Source data below:

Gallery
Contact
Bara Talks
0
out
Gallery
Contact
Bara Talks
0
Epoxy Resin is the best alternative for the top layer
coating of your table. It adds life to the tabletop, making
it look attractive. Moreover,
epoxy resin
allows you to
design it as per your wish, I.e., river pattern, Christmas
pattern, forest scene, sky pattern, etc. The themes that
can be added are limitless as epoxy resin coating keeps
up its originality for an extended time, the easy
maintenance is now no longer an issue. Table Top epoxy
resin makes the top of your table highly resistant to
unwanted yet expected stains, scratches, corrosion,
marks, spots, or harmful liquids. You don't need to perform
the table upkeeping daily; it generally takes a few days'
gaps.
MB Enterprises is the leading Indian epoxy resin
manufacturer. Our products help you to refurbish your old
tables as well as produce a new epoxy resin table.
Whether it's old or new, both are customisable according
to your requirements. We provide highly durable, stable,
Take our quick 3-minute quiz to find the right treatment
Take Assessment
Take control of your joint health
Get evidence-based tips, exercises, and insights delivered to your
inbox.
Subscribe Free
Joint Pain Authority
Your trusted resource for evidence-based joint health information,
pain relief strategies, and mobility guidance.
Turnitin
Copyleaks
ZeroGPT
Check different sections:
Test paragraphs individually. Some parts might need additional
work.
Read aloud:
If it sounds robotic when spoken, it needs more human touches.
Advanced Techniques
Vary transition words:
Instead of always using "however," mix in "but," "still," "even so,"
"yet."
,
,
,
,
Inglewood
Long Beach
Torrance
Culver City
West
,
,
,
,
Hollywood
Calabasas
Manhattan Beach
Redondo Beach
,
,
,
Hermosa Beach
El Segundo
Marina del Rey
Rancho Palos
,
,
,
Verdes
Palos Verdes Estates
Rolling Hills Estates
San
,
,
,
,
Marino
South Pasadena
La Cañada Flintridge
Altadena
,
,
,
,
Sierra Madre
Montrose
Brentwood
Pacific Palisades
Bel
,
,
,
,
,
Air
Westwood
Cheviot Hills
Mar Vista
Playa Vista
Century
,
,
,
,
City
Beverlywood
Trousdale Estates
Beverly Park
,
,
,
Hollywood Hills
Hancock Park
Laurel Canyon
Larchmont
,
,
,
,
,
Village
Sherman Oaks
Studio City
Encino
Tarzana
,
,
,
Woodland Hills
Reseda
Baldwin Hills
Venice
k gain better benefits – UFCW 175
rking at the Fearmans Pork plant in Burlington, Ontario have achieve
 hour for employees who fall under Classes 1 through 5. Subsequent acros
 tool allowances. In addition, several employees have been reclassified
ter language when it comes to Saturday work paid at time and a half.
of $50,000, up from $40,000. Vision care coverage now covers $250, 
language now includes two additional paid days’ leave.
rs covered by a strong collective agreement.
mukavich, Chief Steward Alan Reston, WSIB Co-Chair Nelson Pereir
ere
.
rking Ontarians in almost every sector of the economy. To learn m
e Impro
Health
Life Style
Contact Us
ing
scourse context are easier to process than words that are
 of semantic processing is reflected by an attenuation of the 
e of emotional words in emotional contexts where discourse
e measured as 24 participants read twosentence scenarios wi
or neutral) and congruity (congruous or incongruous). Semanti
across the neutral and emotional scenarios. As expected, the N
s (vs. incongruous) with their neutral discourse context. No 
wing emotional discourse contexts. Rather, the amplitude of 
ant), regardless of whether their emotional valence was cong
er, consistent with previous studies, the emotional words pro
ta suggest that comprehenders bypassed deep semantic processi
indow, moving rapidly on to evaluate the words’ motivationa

End of Source data.

Task statement:
Retype each entry exactly, missing none.

Answer area:
Gallery
Contact
Bara Talks
0
out
Gallery
Contact
Bara Talks
0
Epoxy Resin is the best alternative for the top layer
coating of your table. It adds life to the tabletop, making
it look attractive. Moreover,
epoxy resin
allows you to
design it as per your wish, I.e., river pattern, Christmas
pattern, forest scene, sky pattern, etc. The themes that
can be added are limitless as epoxy resin coating keeps
up its originality for an extended time, the easy
maintenance is now no longer an issue. Table Top epoxy
resin makes the top of your table highly resistant to
unwanted yet expected stains, scratches, corrosion,
marks, spots, or harmful liquids. You don't need to perform
the table upkeeping daily; it generally takes a few days'
gaps.
MB Enterprises is the leading Indian epoxy resin
manufacturer. Our products help you to refurbish your old
tables as well as produce a new epoxy resin table.
Whether it's old or new, both are customisable according
to your requirements. We provide highly durable, stable,
Take our quick 3-minute quiz to find the right treatment
Take Assessment
Take control of your joint health
Get evidence-based tips, exercises, and insights delivered to your
inbox.
Subscribe Free
Joint Pain Authority
Your trusted resource for evidence-based joint health information,
pain relief strategies, and mobility guidance.
Turnitin
Copyleaks
ZeroGPT
Check different sections:
Test paragraphs individually. Some parts might need additional
work.
Read aloud:
If it sounds robotic when spoken, it needs more human touches.
Advanced Techniques
Vary transition words:
Instead of always using "however," mix in "but," "still," "even so,"
"yet."
,
,
,
,
Inglewood
Long Beach
Torrance
Culver City
West
,
,
,
,
Hollywood
Calabasas
Manhattan Beach
Redondo Beach
,
,
,
Hermosa Beach
El Segundo
Marina del Rey
Rancho Palos
,
,
,
Verdes
Palos Verdes Estates
Rolling Hills Estates
San
,
,
,
,
Marino
South Pasadena
La Cañada Flintridge
Altadena
,
,
,
,
Sierra Madre
Montrose
Brentwood
Pacific Palisades
Bel
,
,
,
,
,
Air
Westwood
Cheviot Hills
Mar Vista
Playa Vista
Century
,
,
,
,
City
Beverlywood
Trousdale Estates
Beverly Park
,
,
,
Hollywood Hills
Hancock Park
Laurel Canyon
Larchmont
,
,
,
,
,
Village
Sherman Oaks
Studio City
Encino
Tarzana
,
,
,
Woodland Hills
Reseda
Baldwin Hills
Venice
k gain better benefits – UFCW 175
rking at the Fearmans Pork plant in Burlington, Ontario have achieve
 hour for employees who fall under Classes 1 through 5. Subsequent acros
 tool allowances. In addition, several employees have been reclassified
ter language when it comes to Saturday work paid at time and a half.
of $50,000, up from $40,000. Vision care coverage now covers $250, 
language now includes two additional paid days’ leave.
rs covered by a strong collective agreement.
mukavich, Chief Steward Alan Reston, WSIB Co-Chair Nelson Pereir
ere
.
rking Ontarians in almost every sector of the economy. To learn m
e Impro
Health
Life Style
Contact Us
ing
scourse context are easier to process than words that are
 of semantic processing is reflected by an attenuation of the 
e of emotional words in emotional contexts where discourse
e measured as 24 participants read twosentence scenarios wi
or neutral) and congruity (congruous or incongruous). Semanti
across the neutral and emotional scenarios. As expected, the N
s (vs. incongruous) with their neutral discourse context. No 
wing emotional discourse contexts. Rather, the amplitude of 
ant), regardless of whether their emotional valence was cong
er, consistent with previous studies, the emotional words pro
ta suggest that comprehenders bypassed deep semantic processi
indow, moving rapidly on to evaluate the words’ motivationa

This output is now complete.